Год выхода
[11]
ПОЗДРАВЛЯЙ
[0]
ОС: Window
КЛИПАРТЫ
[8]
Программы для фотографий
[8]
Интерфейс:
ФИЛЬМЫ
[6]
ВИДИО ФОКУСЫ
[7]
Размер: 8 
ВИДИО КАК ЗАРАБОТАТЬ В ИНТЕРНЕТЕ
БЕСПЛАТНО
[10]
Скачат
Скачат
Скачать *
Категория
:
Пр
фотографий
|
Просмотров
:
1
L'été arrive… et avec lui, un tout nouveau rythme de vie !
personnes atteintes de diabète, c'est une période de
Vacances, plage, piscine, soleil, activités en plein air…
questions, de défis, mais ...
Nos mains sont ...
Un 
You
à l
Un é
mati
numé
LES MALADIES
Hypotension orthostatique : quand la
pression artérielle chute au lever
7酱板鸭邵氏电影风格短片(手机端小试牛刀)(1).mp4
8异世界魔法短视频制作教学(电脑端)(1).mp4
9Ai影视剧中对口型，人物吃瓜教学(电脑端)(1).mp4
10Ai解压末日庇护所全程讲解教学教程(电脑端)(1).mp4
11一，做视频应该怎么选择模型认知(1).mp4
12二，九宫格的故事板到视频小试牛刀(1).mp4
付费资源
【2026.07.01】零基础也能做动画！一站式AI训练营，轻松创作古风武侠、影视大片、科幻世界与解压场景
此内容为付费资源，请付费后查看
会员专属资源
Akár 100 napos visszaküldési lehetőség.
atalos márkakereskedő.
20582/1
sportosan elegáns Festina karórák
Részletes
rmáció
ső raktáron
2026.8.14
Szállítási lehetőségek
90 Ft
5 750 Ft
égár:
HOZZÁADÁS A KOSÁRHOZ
····················
__WORK TO BE COMPLETED__:
Find "Szállítási lehetőségek" in the entries above, then repeat its line and all lines after it exactly, down to the last line.

__SOLUTION TO THE EXERCISE__:
Szállítási lehetőségek
90 Ft
5 750 Ft
égár:
HOZZÁADÁS A KOSÁRHOZ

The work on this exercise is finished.